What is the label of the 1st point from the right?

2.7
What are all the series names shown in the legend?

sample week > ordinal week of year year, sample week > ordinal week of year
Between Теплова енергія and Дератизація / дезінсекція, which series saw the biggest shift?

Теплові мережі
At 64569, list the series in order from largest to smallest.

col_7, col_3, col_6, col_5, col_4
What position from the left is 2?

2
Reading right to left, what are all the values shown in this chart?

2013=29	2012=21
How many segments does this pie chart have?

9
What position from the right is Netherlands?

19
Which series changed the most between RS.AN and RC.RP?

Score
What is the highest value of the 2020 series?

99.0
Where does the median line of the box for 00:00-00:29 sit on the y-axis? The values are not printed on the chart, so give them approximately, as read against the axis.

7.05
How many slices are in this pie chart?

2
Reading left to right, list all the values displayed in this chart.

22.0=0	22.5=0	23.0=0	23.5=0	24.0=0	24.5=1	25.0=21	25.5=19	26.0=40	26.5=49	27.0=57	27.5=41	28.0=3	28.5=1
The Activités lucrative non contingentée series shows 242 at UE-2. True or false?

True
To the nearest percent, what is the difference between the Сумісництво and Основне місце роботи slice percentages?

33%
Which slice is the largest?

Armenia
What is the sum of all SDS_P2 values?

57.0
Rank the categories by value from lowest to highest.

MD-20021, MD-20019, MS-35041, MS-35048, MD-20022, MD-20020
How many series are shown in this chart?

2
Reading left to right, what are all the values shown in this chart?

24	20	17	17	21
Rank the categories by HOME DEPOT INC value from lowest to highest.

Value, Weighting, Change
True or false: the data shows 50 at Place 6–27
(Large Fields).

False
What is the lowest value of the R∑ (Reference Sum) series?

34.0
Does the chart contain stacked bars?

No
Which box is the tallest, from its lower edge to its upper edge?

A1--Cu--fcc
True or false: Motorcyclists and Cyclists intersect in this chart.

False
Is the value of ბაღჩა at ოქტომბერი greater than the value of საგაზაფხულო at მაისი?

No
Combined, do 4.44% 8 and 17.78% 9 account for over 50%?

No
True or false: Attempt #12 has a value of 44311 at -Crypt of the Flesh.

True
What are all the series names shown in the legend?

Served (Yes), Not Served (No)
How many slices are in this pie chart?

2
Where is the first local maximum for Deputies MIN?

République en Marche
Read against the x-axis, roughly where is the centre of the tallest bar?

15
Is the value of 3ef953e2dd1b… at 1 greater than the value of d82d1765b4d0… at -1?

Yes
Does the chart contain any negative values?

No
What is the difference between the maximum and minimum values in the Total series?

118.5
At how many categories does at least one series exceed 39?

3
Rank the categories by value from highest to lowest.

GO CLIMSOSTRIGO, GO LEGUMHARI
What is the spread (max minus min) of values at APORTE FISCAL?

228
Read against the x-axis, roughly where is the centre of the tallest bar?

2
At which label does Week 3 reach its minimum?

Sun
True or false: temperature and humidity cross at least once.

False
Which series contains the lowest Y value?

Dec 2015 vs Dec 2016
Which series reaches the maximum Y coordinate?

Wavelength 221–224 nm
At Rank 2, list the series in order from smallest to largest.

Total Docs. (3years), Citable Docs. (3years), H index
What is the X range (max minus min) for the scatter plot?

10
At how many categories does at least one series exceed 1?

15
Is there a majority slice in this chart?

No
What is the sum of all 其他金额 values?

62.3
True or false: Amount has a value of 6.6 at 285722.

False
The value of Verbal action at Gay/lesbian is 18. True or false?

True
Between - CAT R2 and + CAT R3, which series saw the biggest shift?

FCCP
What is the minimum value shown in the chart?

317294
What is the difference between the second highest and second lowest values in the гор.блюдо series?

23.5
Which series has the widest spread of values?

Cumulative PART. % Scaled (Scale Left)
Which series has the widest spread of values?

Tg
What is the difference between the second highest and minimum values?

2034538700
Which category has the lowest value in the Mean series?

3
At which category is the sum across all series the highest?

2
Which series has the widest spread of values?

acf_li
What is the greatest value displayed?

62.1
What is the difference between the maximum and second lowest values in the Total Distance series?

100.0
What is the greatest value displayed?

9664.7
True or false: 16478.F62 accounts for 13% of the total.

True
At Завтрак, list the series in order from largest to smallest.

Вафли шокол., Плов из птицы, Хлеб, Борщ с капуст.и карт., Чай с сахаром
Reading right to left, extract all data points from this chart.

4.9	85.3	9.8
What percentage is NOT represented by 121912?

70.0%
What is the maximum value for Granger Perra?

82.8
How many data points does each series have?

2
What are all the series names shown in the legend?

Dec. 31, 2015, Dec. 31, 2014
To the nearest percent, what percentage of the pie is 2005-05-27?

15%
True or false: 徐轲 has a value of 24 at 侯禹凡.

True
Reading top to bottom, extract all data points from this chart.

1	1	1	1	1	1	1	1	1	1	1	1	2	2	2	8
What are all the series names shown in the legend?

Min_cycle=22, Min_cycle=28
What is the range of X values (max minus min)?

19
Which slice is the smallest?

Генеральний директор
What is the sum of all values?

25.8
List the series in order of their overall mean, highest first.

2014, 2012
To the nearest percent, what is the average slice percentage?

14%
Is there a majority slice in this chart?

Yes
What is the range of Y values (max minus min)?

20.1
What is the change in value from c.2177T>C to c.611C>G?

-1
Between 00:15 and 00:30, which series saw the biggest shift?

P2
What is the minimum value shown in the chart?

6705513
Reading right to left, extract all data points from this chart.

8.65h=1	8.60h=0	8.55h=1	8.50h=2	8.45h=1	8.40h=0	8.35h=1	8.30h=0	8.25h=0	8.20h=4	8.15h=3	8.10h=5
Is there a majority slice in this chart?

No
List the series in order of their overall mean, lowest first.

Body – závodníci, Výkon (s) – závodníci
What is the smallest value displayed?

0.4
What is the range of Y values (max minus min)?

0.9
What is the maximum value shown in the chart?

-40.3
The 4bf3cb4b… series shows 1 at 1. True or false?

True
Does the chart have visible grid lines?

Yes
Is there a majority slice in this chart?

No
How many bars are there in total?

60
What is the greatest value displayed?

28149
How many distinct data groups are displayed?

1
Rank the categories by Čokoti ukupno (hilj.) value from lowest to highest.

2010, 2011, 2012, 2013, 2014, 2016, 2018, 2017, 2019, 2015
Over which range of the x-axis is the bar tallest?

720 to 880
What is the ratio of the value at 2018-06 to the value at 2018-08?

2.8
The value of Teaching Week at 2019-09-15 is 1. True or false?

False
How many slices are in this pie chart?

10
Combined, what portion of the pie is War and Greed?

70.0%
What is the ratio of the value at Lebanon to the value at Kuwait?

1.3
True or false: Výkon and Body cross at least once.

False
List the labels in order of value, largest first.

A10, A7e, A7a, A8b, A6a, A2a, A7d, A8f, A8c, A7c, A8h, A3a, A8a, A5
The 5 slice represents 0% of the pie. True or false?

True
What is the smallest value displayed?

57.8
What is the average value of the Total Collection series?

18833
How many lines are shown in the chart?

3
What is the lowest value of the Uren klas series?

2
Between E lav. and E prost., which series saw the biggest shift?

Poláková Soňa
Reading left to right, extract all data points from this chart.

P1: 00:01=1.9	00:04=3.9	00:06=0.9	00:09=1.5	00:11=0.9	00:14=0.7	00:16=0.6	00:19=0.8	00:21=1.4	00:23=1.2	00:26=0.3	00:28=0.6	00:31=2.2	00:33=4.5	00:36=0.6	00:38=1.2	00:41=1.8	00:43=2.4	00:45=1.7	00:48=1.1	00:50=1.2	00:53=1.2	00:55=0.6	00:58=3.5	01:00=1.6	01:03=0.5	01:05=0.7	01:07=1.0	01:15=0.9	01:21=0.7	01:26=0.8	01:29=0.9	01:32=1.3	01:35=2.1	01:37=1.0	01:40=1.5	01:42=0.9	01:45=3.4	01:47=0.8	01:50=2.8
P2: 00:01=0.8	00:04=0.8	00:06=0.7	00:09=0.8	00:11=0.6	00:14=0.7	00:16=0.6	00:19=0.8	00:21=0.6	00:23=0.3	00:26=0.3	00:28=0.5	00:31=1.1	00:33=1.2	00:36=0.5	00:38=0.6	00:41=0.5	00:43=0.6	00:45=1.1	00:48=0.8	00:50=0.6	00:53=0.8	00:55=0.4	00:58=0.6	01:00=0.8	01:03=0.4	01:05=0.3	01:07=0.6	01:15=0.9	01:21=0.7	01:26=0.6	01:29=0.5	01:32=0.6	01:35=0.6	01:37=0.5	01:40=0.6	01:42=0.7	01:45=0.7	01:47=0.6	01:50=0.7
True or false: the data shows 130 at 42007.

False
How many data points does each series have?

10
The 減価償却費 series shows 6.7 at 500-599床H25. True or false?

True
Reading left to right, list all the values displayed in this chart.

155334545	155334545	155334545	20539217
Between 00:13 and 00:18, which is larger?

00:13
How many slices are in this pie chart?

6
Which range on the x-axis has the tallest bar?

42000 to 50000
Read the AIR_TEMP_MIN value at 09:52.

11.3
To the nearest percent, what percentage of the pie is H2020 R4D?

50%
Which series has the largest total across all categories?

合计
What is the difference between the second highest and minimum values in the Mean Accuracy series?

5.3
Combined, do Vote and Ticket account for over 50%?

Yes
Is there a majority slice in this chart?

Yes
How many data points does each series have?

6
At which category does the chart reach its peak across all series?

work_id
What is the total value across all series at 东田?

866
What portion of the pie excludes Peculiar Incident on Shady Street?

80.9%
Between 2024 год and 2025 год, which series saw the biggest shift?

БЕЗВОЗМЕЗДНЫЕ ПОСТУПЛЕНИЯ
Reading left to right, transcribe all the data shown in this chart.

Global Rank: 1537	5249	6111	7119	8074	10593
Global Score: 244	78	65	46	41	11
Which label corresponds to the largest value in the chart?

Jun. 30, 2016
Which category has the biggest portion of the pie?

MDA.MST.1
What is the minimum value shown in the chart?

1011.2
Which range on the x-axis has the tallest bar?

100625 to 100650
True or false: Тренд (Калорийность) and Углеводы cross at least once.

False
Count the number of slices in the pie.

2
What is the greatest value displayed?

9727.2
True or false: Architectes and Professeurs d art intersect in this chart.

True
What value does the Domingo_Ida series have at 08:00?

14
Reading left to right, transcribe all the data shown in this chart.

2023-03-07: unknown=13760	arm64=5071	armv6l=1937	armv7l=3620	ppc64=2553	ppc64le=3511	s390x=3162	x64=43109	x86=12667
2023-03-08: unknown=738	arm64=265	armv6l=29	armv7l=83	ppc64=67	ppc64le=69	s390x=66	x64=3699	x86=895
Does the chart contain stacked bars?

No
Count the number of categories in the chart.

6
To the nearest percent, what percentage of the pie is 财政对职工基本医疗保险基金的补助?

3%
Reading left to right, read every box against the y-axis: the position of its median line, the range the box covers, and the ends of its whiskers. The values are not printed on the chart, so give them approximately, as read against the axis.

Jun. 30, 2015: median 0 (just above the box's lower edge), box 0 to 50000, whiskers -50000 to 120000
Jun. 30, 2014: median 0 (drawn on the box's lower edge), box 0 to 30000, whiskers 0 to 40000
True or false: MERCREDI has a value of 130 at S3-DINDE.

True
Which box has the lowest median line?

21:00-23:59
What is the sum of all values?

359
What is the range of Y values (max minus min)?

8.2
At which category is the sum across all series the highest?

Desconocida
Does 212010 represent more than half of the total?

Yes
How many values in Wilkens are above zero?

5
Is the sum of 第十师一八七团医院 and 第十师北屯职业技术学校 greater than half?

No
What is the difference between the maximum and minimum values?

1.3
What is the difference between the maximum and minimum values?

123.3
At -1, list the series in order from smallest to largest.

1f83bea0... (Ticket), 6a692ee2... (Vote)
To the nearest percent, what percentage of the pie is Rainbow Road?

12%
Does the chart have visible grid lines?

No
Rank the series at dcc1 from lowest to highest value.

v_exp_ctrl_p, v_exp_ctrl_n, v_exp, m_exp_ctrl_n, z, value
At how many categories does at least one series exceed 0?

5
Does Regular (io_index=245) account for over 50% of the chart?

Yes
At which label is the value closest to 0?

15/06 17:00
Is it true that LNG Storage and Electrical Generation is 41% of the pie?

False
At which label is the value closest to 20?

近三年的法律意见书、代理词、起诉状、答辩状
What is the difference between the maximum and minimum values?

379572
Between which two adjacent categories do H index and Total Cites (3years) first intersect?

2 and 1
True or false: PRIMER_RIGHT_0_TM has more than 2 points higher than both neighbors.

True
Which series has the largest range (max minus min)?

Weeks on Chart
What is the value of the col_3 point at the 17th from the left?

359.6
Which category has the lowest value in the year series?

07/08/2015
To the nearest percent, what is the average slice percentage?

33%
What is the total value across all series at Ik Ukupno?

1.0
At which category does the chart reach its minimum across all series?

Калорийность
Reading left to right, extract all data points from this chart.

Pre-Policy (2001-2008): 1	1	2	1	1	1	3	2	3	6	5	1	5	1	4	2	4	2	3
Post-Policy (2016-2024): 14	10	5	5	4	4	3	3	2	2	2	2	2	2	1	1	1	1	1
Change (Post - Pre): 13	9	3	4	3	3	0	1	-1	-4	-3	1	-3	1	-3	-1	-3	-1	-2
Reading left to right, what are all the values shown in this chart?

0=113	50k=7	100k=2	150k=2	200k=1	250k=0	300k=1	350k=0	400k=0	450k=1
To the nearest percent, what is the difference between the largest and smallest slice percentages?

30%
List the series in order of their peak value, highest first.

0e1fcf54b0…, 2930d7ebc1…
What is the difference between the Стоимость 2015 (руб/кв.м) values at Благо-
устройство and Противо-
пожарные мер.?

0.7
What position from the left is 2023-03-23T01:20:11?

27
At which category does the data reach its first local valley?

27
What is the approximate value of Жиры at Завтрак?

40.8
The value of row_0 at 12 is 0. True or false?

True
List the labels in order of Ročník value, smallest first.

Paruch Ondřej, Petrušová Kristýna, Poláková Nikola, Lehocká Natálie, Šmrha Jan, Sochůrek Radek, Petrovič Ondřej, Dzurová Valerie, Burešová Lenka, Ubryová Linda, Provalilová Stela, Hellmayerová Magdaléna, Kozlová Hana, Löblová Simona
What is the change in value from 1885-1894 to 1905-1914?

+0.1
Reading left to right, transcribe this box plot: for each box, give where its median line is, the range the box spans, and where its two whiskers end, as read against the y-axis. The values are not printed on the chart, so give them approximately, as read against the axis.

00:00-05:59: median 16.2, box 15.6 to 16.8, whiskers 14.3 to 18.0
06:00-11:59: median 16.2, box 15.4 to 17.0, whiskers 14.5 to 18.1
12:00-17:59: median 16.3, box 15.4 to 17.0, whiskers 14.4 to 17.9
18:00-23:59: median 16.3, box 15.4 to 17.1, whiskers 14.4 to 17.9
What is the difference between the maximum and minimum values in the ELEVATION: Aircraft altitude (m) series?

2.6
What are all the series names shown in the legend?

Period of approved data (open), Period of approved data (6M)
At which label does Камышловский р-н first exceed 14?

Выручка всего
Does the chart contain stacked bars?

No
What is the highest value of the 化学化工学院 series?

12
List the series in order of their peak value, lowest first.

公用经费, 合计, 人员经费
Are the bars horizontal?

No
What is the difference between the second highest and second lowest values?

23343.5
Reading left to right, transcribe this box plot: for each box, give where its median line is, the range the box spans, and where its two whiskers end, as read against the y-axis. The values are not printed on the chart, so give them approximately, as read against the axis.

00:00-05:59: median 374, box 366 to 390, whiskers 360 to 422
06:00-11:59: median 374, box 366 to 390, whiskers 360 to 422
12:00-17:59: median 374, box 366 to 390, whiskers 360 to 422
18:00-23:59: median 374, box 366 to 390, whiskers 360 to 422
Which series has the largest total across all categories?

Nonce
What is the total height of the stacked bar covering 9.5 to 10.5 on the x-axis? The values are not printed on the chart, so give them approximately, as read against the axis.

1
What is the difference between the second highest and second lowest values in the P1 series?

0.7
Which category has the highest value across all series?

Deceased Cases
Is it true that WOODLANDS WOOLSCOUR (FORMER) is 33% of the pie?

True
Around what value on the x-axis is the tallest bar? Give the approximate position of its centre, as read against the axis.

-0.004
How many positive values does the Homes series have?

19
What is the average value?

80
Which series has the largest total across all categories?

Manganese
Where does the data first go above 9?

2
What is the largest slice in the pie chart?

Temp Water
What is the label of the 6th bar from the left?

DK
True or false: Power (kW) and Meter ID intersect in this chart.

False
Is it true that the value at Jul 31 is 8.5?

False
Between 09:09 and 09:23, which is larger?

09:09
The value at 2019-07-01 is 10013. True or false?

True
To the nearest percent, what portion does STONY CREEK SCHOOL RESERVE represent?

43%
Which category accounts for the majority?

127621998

____________

▶ [Task to carry out]
Please locate every line in the listing above that contains the string "minus" and copy each of those lines. Case counts.

▶ [Solution for this problem]
What is the spread (max minus min) of values at APORTE FISCAL?
What is the X range (max minus min) for the scatter plot?
What is the range of X values (max minus min)?
What is the range of Y values (max minus min)?
What is the range of Y values (max minus min)?
What is the range of Y values (max minus min)?
Which series has the largest range (max minus min)?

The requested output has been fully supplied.